Wednesday, February 09, 2011
To celebrate my forced time indoors, I am working on taking beady pictures. These are from the same batch as I've showcased in recent blog articles. The body is a porcelain clay and the sprigs are a brown stoneware clay. They sprigs have been pierced with a needle tool (a sock size knitting needle to be precise). The beads were fired and a black underglaze was applied with a brush and then sponged off. The entire bead was glazed with Victorian Red from Mayco and fired again.
I am still working to figure a solution. The easy solution is to not to make any more of the green beads and try a different color such as transparent blue, but I really like this transparent green so I keep trying.
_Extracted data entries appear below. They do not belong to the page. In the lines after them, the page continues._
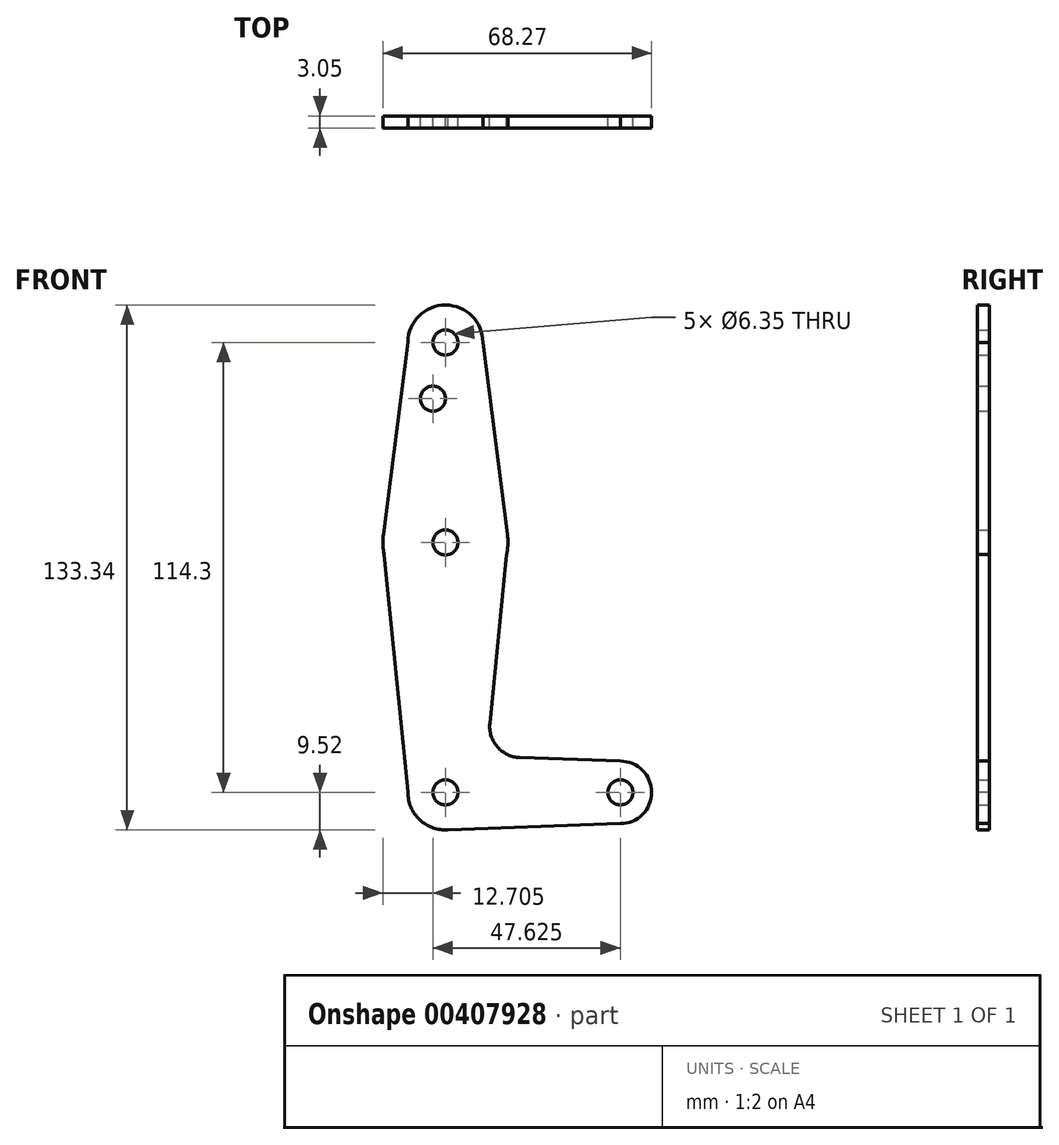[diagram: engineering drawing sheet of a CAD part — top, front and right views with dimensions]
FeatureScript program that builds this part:
annotation { "Feature Type Name" : "Feature", "Feature Type Description" : "" }
export const myFeature = defineFeature(function(context is Context, id is Id, definition is map)
    precondition{}
    {
        {
            var Q0;
            Q0=qCreatedBy(makeId("Front.planeOp"),FACE);
            var sketch = newSketch(context, id + "F0", { "sketchPlane" : qUnion([Q0])});
            skLineSegment(sketch, "E0", {"start": v(-44.45, 50.8) * mm, "end": v(-44.45, -63.5) * mm, "construction": true});
            skLineSegment(sketch, "E1", {"start": v(-44.45, -63.5) * mm, "end": v(0, -63.5) * mm, "construction": true});
            skCircle(sketch, "E2", {"center": v(-44.45, 50.8) * mm, "radius": 9.53 * mm});
            skCircle(sketch, "E3", {"center": v(-44.45, 0) * mm, "radius": 15.88 * mm});
            skCircle(sketch, "E4", {"center": v(-44.45, -63.5) * mm, "radius": 9.53 * mm});
            skCircle(sketch, "E5", {"center": v(0, -63.5) * mm, "radius": 7.94 * mm});
            skLineSegment(sketch, "E6", {"start": v(-53.97, 50.87) * mm, "end": v(-60.2, 2) * mm});
            skLineSegment(sketch, "E7", {"start": v(-34.92, 50.8) * mm, "end": v(-28.7, 2) * mm});
            skLineSegment(sketch, "E8", {"start": v(-60.32, -0.08) * mm, "end": v(-53.97, -63.44) * mm});
            skLineSegment(sketch, "E9", {"start": v(-28.58, -0.08) * mm, "end": v(-33.16, -45.91) * mm});
            skLineSegment(sketch, "E10", {"start": v(-25.54, -54.65) * mm, "end": v(0, -55.56) * mm});
            skLineSegment(sketch, "E11", {"start": v(-44.45, -73.02) * mm, "end": v(0, -71.44) * mm});
            skArc(sketch, "E12.filletArc", {"start": v(-33.16, -45.91) * mm, "mid": v(-31.24, -51.93) * mm, "end": v(-25.54, -54.65) * mm});
            skCircle(sketch, "E13", {"center": v(-44.45, 50.8) * mm, "radius": 3.18 * mm});
            skCircle(sketch, "E14", {"center": v(-47.63, 36.53) * mm, "radius": 3.18 * mm});
            skCircle(sketch, "E15", {"center": v(-44.45, 0) * mm, "radius": 3.18 * mm});
            skCircle(sketch, "E16", {"center": v(-44.45, -63.5) * mm, "radius": 3.18 * mm});
            skCircle(sketch, "E17", {"center": v(0, -63.5) * mm, "radius": 3.18 * mm});
            skSolve(sketch);
        }
        {
            var Q0;
            Q0 = qSketchRegion(id + "F0", true);
            extrude(context, id + "F1", {"entities" : qUnion([Q0]), "depth" : 3.05 * mm});
        }
    });
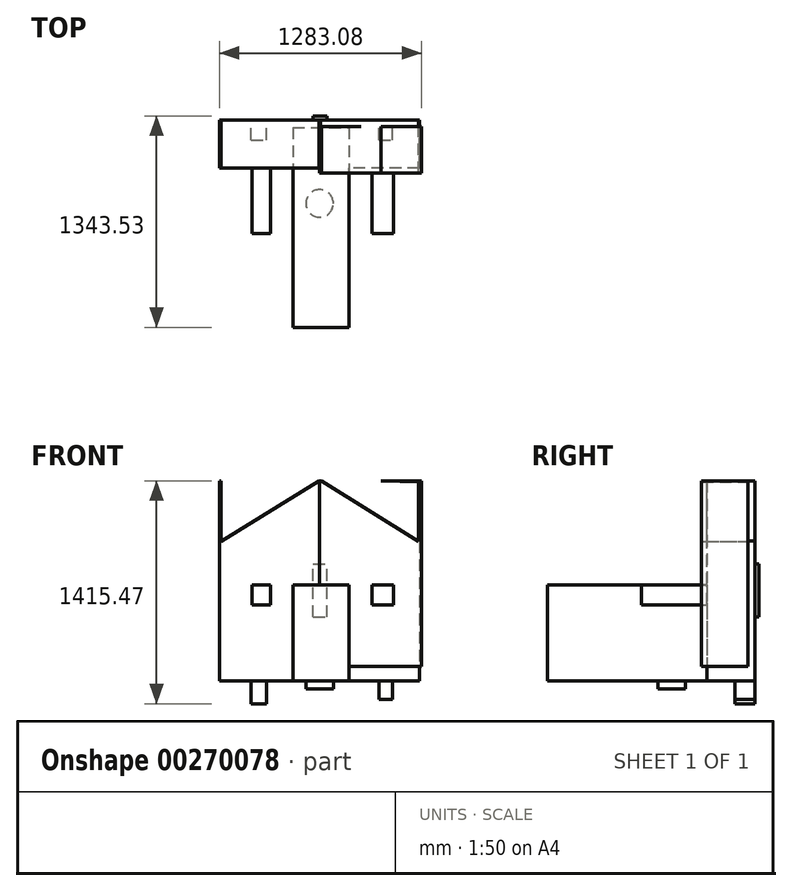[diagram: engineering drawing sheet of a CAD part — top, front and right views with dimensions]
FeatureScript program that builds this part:
annotation { "Feature Type Name" : "Feature", "Feature Type Description" : "" }
export const myFeature = defineFeature(function(context is Context, id is Id, definition is map)
    precondition{}
    {
        {
            var Q0;
            Q0=qCreatedBy(makeId("Front.planeOp"),FACE);
            var sketch = newSketch(context, id + "F0", { "sketchPlane" : qUnion([Q0])});
            skLineSegment(sketch, "E0.bottom", {"start": v(-635.38, 660.7) * mm, "end": v(634.62, 660.7) * mm});
            skLineSegment(sketch, "E0.top", {"start": v(-635.38, -609.3) * mm, "end": v(634.62, -609.3) * mm});
            skLineSegment(sketch, "E0.left", {"start": v(-635.38, 660.7) * mm, "end": v(-635.38, -609.3) * mm});
            skLineSegment(sketch, "E0.right", {"start": v(634.62, 660.7) * mm, "end": v(634.62, -609.3) * mm});
            skSolve(sketch);
        }
        {
            var Q0;
            Q0 = qSketchRegion(id + "F0", true);
            extrude(context, id + "F1", {"entities" : qUnion([Q0]), "depth" : 304.8 * mm});
        }
        {
            var Q0;
            Q0=qCreatedBy(makeId("Top.planeOp"),FACE);
            var sketch = newSketch(context, id + "F2", { "sketchPlane" : qUnion([Q0])});
            skLineSegment(sketch, "E1.bottom", {"start": v(-169.41, -48.13) * mm, "end": v(185.76, -48.13) * mm});
            skLineSegment(sketch, "E1.top", {"start": v(-169.41, -1318.13) * mm, "end": v(185.76, -1318.13) * mm});
            skLineSegment(sketch, "E1.left", {"start": v(-169.41, -48.13) * mm, "end": v(-169.41, -1318.13) * mm});
            skLineSegment(sketch, "E1.right", {"start": v(185.76, -48.13) * mm, "end": v(185.76, -1318.13) * mm});
            skSolve(sketch);
        }
        {
            var Q0;
            Q0 = qSketchRegion(id + "F2", true);
            extrude(context, id + "F3", {"entities" : qUnion([Q0]), "operationType" : NewBodyOperationType.ADD, "oppositeDirection" : true, "depth" : 609.6 * mm});
        }
        {
            var Q0;
            Q0=qCreatedBy(makeId("Top.planeOp"),FACE);
            var sketch = newSketch(context, id + "F4", { "sketchPlane" : qUnion([Q0])});
            skCircle(sketch, "E2", {"center": v(0, -530.93) * mm, "radius": 87.32 * mm});
            skSolve(sketch);
        }
        {
            var Q0;
            Q0 = qSketchRegion(id + "F4", true);
            extrude(context, id + "F5", {"entities" : qUnion([Q0]), "operationType" : NewBodyOperationType.ADD, "oppositeDirection" : true, "depth" : 660.4 * mm});
        }
        {
            var Q0;
            Q0=qCreatedBy(makeId("Front.planeOp"),FACE);
            var sketch = newSketch(context, id + "F6", { "sketchPlane" : qUnion([Q0])});
            skLineSegment(sketch, "E3.bottom", {"start": v(376.27, -312.96) * mm, "end": v(462.48, -312.96) * mm});
            skLineSegment(sketch, "E3.top", {"start": v(376.27, -727.83) * mm, "end": v(462.48, -727.83) * mm});
            skLineSegment(sketch, "E3.left", {"start": v(376.27, -312.96) * mm, "end": v(376.27, -727.83) * mm});
            skLineSegment(sketch, "E3.right", {"start": v(462.48, -312.96) * mm, "end": v(462.48, -727.83) * mm});
            skLineSegment(sketch, "E4.bottom", {"start": v(-337.65, -312.96) * mm, "end": v(-434.63, -312.96) * mm});
            skLineSegment(sketch, "E4.top", {"start": v(-337.65, -754.77) * mm, "end": v(-434.63, -754.77) * mm});
            skLineSegment(sketch, "E4.left", {"start": v(-337.65, -312.96) * mm, "end": v(-337.65, -754.77) * mm});
            skLineSegment(sketch, "E4.right", {"start": v(-434.63, -312.96) * mm, "end": v(-434.63, -754.77) * mm});
            skSolve(sketch);
        }
        {
            var Q0;
            Q0 = qSketchRegion(id + "F6", true);
            extrude(context, id + "F7", {"entities" : qUnion([Q0]), "operationType" : NewBodyOperationType.ADD, "depth" : 127 * mm});
        }
        {
            var Q0;
            Q0=qCreatedBy(makeId("Top.planeOp"),FACE);
            var sketch = newSketch(context, id + "F8", { "sketchPlane" : qUnion([Q0])});
            skLineSegment(sketch, "E5.bottom", {"start": v(469.69, -722.48) * mm, "end": v(333.73, -722.48) * mm});
            skLineSegment(sketch, "E5.top", {"start": v(469.69, -70.73) * mm, "end": v(333.73, -70.73) * mm});
            skLineSegment(sketch, "E5.left", {"start": v(469.69, -722.48) * mm, "end": v(469.69, -70.73) * mm});
            skLineSegment(sketch, "E5.right", {"start": v(333.73, -722.48) * mm, "end": v(333.73, -70.73) * mm});
            skLineSegment(sketch, "E6.bottom", {"start": v(-311.46, -722.48) * mm, "end": v(-428.98, -722.48) * mm});
            skLineSegment(sketch, "E6.top", {"start": v(-311.46, -100.06) * mm, "end": v(-428.98, -100.06) * mm});
            skLineSegment(sketch, "E6.left", {"start": v(-311.46, -722.48) * mm, "end": v(-311.46, -100.06) * mm});
            skLineSegment(sketch, "E6.right", {"start": v(-428.98, -722.48) * mm, "end": v(-428.98, -100.06) * mm});
            skSolve(sketch);
        }
        {
            var Q0;
            Q0 = qSketchRegion(id + "F8", true);
            extrude(context, id + "F9", {"entities" : qUnion([Q0]), "operationType" : NewBodyOperationType.ADD, "oppositeDirection" : true, "depth" : 127 * mm});
        }
        {
            var Q0;
            Q0=qCreatedBy(makeId("Front.planeOp"),FACE);
            var sketch = newSketch(context, id + "F10", { "sketchPlane" : qUnion([Q0])});
            skLineSegment(sketch, "E7", {"start": v(634.54, 274.27) * mm, "end": v(0, 663.46) * mm});
            skLineSegment(sketch, "E8", {"start": v(0, 663.46) * mm, "end": v(643.66, 663.46) * mm});
            skLineSegment(sketch, "E9", {"start": v(643.66, 663.46) * mm, "end": v(634.54, 274.27) * mm});
            skLineSegment(sketch, "E10", {"start": v(0, 663.46) * mm, "end": v(-627.27, 274.27) * mm});
            skLineSegment(sketch, "E11", {"start": v(-627.27, 274.27) * mm, "end": v(-627.27, 663.46) * mm});
            skLineSegment(sketch, "E12", {"start": v(-627.27, 663.46) * mm, "end": v(0, 663.46) * mm});
            skSolve(sketch);
        }
        {
            var Q0;
            Q0 = qSketchRegion(id + "F10", true);
            extrude(context, id + "F11", {"entities" : qUnion([Q0]), "operationType" : NewBodyOperationType.REMOVE, "depth" : 381 * mm});
        }
        {
            var Q0;
            Q0=qCreatedBy(makeId("Front.planeOp"),FACE);
            var sketch = newSketch(context, id + "F12", { "sketchPlane" : qUnion([Q0])});
            skLineSegment(sketch, "E13.bottom", {"start": v(-41.86, -204.88) * mm, "end": v(48, -204.88) * mm});
            skLineSegment(sketch, "E13.top", {"start": v(-41.86, 131.54) * mm, "end": v(48, 131.54) * mm});
            skLineSegment(sketch, "E13.left", {"start": v(-41.86, -204.88) * mm, "end": v(-41.86, 131.54) * mm});
            skLineSegment(sketch, "E13.right", {"start": v(48, -204.88) * mm, "end": v(48, 131.54) * mm});
            skSolve(sketch);
        }
        {
            var Q0;
            Q0 = qSketchRegion(id + "F12", true);
            extrude(context, id + "F13", {"entities" : qUnion([Q0]), "operationType" : NewBodyOperationType.ADD, "oppositeDirection" : true, "depth" : 25.4 * mm});
        }
        {
            var Q0;
            Q0=qCreatedBy(makeId("Right.planeOp"),FACE);
            var sketch = newSketch(context, id + "F14", { "sketchPlane" : qUnion([Q0])});
            skLineSegment(sketch, "E14.bottom", {"start": v(-339.2, -516.72) * mm, "end": v(-43.92, -516.72) * mm});
            skLineSegment(sketch, "E14.top", {"start": v(-339.2, 658.99) * mm, "end": v(-43.92, 658.99) * mm});
            skLineSegment(sketch, "E14.left", {"start": v(-339.2, -516.72) * mm, "end": v(-339.2, 658.99) * mm});
            skLineSegment(sketch, "E14.right", {"start": v(-43.92, -516.72) * mm, "end": v(-43.92, 658.99) * mm});
            skSolve(sketch);
        }
        {
            var Q0;
            Q0 = qSketchRegion(id + "F14", true);
            extrude(context, id + "F15", {"entities" : qUnion([Q0]), "operationType" : NewBodyOperationType.ADD, "depth" : 647.7 * mm});
        }
        {
            var Q0;
            Q0=qCreatedBy(makeId("Front.planeOp"),FACE);
            var sketch = newSketch(context, id + "F16", { "sketchPlane" : qUnion([Q0])});
            skLineSegment(sketch, "E15", {"start": v(0, 666.13) * mm, "end": v(628.3, 274.4) * mm});
            skLineSegment(sketch, "E16", {"start": v(628.3, 274.4) * mm, "end": v(628.3, 654.61) * mm});
            skLineSegment(sketch, "E17", {"start": v(628.3, 654.61) * mm, "end": v(0, 666.13) * mm});
            skSolve(sketch);
        }
        {
            var Q0;
            Q0 = qSketchRegion(id + "F16", true);
            extrude(context, id + "F17", {"entities" : qUnion([Q0]), "operationType" : NewBodyOperationType.REMOVE, "depth" : 508 * mm});
        }
    });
I was having much the same problem with the red beads, too, so eventually if I keep working on this, I hope to figure it out. Too bad the solution for the red beads would work on the green beads, but it does not. The solution for the red beads was to move the 'natural sunlight' lights back a few inches. Perhaps I need to move the light back even further for the green beads? We'll see ... I wonder if my camera is about to croak. Hmmmm ... I sure hope not!
Tuesday, February 08, 2011
I did not apply black underglaze to these sprigs like I did most of the others. At first I was not sure I liked this effect but I have come to like it, especially because it does bounce the light in the manner it does. Using a certain color of clay body to achieve a certain color effect reminds me of painting with watercolors.
Before I was into pottery, painting was my thing and I painted in watercolors. Someday I plan to include a small 'gallery' of my paintings on my website. Someday ... there's that word ... but really, someday. Maybe soon. Next year? We'll see.
Back then I had a large palate of watercolors and took my time working through a book by Nita Leland titled "Exploring Color". There are 88 exercises in the book and it took me a long time because I kept going back and trying different palette combinations. If you are an artist and you love color, I highly recommend this book. Not only is it a ton OH fun, you will never forget what you've learned.